Le président du SPUQ rappelle qu’il revient aux membres de la Commission des études de juger de la pertinence de réexaminer la Politique no 23. « Ce n’est pas parce que le corps professoral le demande que ça va passer », spécifie-t-il.
« Il faudrait réfléchir, à la lumière de ce jugement, à la manière d’améliorer les pratiques ici, surtout en ce qui a trait aux biais systématiques des facteurs d’âge, de sexe, de genre ou de minorités ethniques », explique M. Lacroix.
Une discrimination présente
L’université est un milieu social qui n’échappe pas à la discrimination systémique, estime le professeur au Département de sociologie de l’UQAM et directeur du Centre de recherche en immigration, ethnicité et citoyenneté (CRIEC), Sid Ahmed Soussi.
« Plus vous allez dans les catégories sociales où l’éducation est importante, moins ces formes de discrimination se manifestent. À l’université, ces comportements sont moins récurrents, mais ça ne veut pas dire qu’ils n’existent pas », poursuit-il.
À l’UQAM, des membres du corps professoral n’échappent pas à cette réalité. « J’ai noté que certaines femmes provenant des communautés ethniques pouvaient avoir plus de problèmes dans leurs évaluations », affirme la présidente du Syndicat des chargées et chargés de cours de l’UQAM (SCCUQ), Marie Blais.
Pour le président de la Fédération québécoise des professeures et professeurs d’université (FQPPU), Jean-Marie Lafortune, les biais de la part des effectifs étudiants reflètent « ce qui se passe dans la société en général ».
Lourdes conséquences
Les résultats des évaluations peuvent avoir un impact considérable sur la carrière d’un chargé ou d’une chargée de cours, alors que la possibilité d’obtenir un contrat supplémentaire est souvent en jeu, mentionne Mme Blais.
« Je ne pense pas que les étudiants soient conscients de l’impact [de l’évaluation] sur la carrière de l’enseignant. […] J’ai vu des chargés de cours démoralisés, choqués, blessés par certains commentaires se retrouvant dans leurs évaluations », explique la présidente du SCCUQ.
« Ce sont des commentaires qui peuvent porter sur leur apparence, leur habillement. Dans ces cas-là, ça s’applique plus souvent aux femmes », rapporte Mme Blais.
En tant que professeur au Département de communication sociale et publique de l’UQAM, Jean-Marie Lafortune se dit soucieux d’obtenir une rétroaction de ses cours de la part de ses étudiants et étudiantes, mais il avoue que l’exercice tend à virer aux attaques personnelles.

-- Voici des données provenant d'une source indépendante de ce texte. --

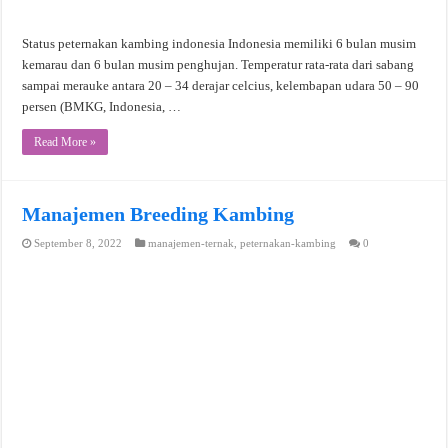
Status peternakan kambing indonesia Indonesia memiliki 6 bulan musim
kemarau dan 6 bulan musim penghujan. Temperatur rata-rata dari sabang
sampai merauke antara 20 – 34 derajar celcius, kelembapan udara 50 – 90
persen (BMKG, Indonesia, …
Read More »
Manajemen Breeding Kambing
September 8, 2022
manajemen-ternak
,
peternakan-kambing
0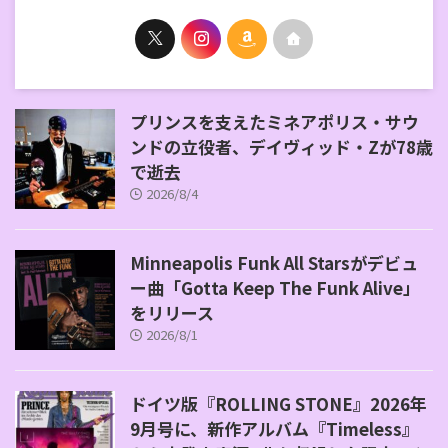
プリンスを支えたミネアポリス・サウ
ンドの立役者、デイヴィッド・Zが78歳
で逝去
2026/8/4
Minneapolis Funk All Starsがデビュ
ー曲「Gotta Keep The Funk Alive」
をリリース
2026/8/1
ドイツ版『ROLLING STONE』2026年
9月号に、新作アルバム『Timeless』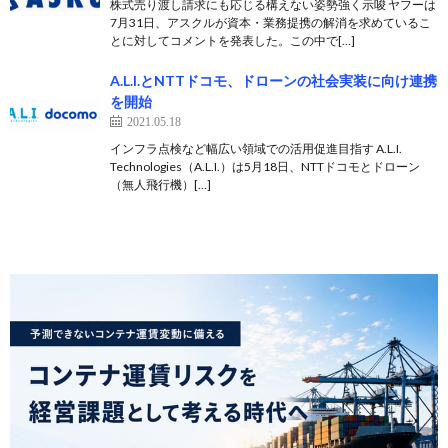
株式売り渡し請求にも応じる構えない姿勢強く示唆 ヤフーは
7月31日、アスクルが資本・業務提携の解消を求めているこ
とに対してコメントを発表した。この中で[…]
A.L.I.とNTTドコモ、ドローンの社会実装に向け連携
を開始
2021.05.18
インフラ点検など幅広い領域での活用促進目指す A.L.I.
Technologies（A.L.I.）は5月18日、NTTドコモとドローン
（無人飛行機）[…]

« Je sais qu’il y a eu des départements à l’UQAM où il y avait un comité qui était chargé de lire les commentaires, pour éventuellement caviarder tous ceux qui étaient de l’ordre de l’attaque à la personne, pour éviter que ceux qui les lisent vivent une crise existentielle », raconte-t-il.
Changement de cap
L’ACPPU abonde dans le même sens que l’arbitre Kaplan. « Nous espérons que la décision va avoir un effet domino, explique Valérie Dufour. Nous pouvons être sûrs que dans les prochaines négociations de conventions collectives, les associations académiques vont utiliser cette décision pour faire entendre raison aux directions. »
Pour Jean-Marie Lafortune, de la FQPPU, les administrations font preuve d’un certain entêtement à vouloir considérer les résultats des évaluations dans les demandes de promotion, alors qu’il ne s’agit pas d’un élément aussi fiable que les publications d’un enseignant ou d’une enseignante, par exemple.
« On ne peut pas facilement régler un problème social, mais [on peut] au moins faire en sorte que ça n’affecte pas trop les enseignants et [qu’on balise] le processus pour que ce ne soit pas une occasion de faire circuler cela entre les membres de la communauté universitaire », estime Michel Lacroix.
De son côté, l’UQAM n’a pas dévoilé ses intentions quant à l’avenir du processus d’évaluation des enseignements. « L’UQAM a pris acte de la décision de l’Université Ryerson en ce qui concerne l’évaluation des enseignements et en examine les tenants et aboutissants », rapporte la directrice des relations de presse de l’UQAM, Jenny Desrochers.